+++ Selected extract

Virginia Attorney General Mark Herring (D) at an event in Leesburg in October. (Ricky Carioti/The Washington Post)

Virginia’s attorney general has issued an official opinion that a state law prohibiting the concealment of dead bodies does not apply to stillborn fetuses, a move that will hearten supporters of abortion rights and dismay opponents.

The opinion comes after the Virginia Court of Appeals recently upheld the controversial conviction of a southern Virginia woman who was tried and found guilty under the statute for disposing of a fetus that had died in her womb and led to a miscarriage. She was sentenced to five months in jail.

Attorney General Mark R. Herring, a Democrat, acknowledged that his office had erred in arguing in a brief for the appeals court that the woman’s conviction should be upheld. He disagreed with the decision, his office said, but the case was never brought to his attention. The office handles about 1,000 appeals a year.

Katherine Dellis, 26, of Rocky Mount, Va., had appealed her conviction on the grounds that the “fetus was never alive” so it “cannot be dead.”

The handling of fetal remains has been a heated front in the abortion debate in recent years. Supporters and opponents of abortion rights had taken an interest in Dellis’s case, even though it did not involve an abortion.

“Virginia law does not criminalize women who have a miscarriage, and as attorney general I have an obligation to clarify any ambiguity and correct any impression or statement to the contrary,” Herring wrote in a statement.

Herring issued his opinion the day after the deadline expired for Dellis to appeal her case to Virginia’s Supreme Court. No appeal was filed, and Dellis and her attorney have not responded to requests for comment.

Herring’s office said he issued the “official advisory opinion,” which courts can draw on in deciding cases, at the request of Gov. Ralph Northam, also a Democrat. The Virginia Court of Appeals decision on Dellis’s case in late April was unpublished, meaning it does not set precedent in Virginia.

In his opinion, Herring wrote that the state legislature never intended the statute to apply to the remains of stillborn babies, because elsewhere in the same statute and in other sections of the Virginia Code, laws specifically distinguish between a dead body and a fetus.

In its ruling, the Virginia Court of Appeals wrote that Dellis’s placenta separated from the wall of her womb in February 2016, triggering a miscarriage. Dellis passed out in her bathroom and awoke to find the stillborn fetus on the bathroom floor next to her.

Dellis then cut the umbilical cord, wrapped the fetus in a bathmat and disposed of it in a garbage can, according to the ruling. Dellis eventually sought medical care, and a doctor alerted authorities after becoming concerned.

The remains were found in a dumpster, and a medical examiner performed an autopsy, finding the fetus was 30 to 32 weeks old, according to the ruling. A fetus of that age can be viable with the right care, but the examiner found that the fetus’s lungs had never been exposed to air and that it had died in the womb up to three days before the miscarriage.

++++++

** Exercise description **
From the article on the Virginia attorney general's opinion, extract the passage that begins with "The handling of" and ends with "involve an abortion.". The material is not needed for this exercise.

+++ Supplied data

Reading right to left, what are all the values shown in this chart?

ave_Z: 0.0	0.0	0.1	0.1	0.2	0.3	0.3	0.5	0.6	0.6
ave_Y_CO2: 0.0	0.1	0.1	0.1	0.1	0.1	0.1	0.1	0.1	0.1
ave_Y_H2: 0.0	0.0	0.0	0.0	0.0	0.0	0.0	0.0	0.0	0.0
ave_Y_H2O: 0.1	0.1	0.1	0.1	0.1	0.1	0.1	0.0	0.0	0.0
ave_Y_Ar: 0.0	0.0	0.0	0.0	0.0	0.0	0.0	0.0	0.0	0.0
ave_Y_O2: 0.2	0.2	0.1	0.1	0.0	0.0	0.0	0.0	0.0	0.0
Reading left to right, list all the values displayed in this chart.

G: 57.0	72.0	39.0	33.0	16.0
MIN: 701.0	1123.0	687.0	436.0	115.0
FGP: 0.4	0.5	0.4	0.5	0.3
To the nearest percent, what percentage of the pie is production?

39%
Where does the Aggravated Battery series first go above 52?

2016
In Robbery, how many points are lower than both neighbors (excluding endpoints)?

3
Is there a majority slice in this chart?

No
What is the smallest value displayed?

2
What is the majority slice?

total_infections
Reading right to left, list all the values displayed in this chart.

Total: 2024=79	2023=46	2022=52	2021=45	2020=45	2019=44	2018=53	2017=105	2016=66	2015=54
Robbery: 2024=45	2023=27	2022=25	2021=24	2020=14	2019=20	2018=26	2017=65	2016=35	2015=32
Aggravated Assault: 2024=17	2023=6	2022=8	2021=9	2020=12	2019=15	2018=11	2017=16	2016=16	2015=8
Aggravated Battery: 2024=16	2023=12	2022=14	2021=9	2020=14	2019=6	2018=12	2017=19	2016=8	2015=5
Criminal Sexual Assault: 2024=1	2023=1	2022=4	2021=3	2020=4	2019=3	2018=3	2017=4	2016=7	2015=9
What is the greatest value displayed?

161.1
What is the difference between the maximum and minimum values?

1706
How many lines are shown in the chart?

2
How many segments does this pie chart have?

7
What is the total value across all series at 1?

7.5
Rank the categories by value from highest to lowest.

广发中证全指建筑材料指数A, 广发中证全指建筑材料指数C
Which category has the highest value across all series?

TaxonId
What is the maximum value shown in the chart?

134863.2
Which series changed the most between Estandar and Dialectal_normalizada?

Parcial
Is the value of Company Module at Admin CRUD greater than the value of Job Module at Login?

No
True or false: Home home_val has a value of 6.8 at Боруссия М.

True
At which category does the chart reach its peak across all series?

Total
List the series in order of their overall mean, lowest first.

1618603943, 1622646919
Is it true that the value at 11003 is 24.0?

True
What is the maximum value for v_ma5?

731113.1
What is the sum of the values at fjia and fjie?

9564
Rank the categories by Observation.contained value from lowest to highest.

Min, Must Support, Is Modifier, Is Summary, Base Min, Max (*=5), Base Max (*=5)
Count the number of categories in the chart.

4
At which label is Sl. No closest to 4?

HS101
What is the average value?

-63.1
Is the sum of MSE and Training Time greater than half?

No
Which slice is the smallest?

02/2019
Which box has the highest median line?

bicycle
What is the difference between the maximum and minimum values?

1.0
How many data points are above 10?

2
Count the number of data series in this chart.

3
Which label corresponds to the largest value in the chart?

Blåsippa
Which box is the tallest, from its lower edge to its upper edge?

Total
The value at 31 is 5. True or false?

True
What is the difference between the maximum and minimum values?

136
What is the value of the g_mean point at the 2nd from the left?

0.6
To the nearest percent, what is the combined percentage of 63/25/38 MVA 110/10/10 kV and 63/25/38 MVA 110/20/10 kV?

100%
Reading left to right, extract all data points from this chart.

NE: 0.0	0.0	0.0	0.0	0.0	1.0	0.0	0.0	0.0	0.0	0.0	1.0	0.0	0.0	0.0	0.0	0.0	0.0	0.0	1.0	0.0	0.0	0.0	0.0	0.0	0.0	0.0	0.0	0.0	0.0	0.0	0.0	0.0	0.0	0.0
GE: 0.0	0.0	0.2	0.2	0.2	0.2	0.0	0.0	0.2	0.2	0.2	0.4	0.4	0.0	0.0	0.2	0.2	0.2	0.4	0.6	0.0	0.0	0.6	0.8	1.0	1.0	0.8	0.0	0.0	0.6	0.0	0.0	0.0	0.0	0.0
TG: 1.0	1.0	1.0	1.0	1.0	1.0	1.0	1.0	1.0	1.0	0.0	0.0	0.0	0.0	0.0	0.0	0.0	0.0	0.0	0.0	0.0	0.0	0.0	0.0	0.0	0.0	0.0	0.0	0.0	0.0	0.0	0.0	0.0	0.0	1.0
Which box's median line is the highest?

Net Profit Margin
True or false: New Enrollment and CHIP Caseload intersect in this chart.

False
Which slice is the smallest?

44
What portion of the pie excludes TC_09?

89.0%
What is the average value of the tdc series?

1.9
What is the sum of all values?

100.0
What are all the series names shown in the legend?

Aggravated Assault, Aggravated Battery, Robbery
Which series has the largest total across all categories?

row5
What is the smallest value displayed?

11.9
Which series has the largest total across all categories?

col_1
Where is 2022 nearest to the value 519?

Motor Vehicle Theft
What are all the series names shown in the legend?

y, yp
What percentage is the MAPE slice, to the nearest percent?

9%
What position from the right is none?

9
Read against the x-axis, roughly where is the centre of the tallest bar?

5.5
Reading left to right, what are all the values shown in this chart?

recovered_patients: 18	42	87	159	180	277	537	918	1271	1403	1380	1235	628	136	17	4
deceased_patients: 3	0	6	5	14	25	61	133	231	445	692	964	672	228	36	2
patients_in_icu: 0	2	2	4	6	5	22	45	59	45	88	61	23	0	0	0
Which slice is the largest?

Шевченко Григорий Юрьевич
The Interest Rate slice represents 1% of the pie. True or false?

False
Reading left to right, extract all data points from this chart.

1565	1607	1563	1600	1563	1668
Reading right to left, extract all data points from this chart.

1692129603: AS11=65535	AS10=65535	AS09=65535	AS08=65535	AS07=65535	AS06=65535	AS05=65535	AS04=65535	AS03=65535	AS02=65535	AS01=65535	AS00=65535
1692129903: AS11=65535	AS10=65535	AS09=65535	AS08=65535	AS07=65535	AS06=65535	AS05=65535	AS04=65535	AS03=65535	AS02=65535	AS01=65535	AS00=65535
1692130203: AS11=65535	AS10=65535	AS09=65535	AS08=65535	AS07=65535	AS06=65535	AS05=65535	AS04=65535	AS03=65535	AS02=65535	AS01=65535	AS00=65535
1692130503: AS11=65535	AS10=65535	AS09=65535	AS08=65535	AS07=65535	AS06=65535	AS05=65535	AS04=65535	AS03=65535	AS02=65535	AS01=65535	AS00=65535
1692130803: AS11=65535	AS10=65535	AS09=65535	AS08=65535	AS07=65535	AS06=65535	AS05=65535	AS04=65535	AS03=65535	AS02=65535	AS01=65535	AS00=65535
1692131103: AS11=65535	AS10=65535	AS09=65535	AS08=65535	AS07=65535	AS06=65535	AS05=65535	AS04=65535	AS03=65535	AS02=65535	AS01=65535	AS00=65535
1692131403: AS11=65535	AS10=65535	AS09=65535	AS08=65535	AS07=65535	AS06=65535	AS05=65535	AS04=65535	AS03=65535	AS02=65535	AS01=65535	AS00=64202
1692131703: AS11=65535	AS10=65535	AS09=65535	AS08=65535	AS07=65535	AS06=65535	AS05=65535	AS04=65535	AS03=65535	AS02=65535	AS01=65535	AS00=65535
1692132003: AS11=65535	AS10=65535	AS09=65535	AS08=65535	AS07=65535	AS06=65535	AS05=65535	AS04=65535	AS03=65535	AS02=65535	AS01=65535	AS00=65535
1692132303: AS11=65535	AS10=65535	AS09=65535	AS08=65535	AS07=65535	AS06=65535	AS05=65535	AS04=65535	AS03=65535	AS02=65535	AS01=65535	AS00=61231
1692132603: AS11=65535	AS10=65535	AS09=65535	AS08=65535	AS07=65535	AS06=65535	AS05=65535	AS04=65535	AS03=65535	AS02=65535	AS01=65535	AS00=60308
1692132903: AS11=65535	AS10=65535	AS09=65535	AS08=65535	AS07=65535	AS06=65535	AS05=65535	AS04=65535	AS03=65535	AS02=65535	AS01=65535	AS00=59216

++++++

** Answer section **
The handling of fetal remains has been a heated front in the abortion debate in recent years. Supporters and opponents of abortion rights had taken an interest in Dellis’s case, even though it did not involve an abortion.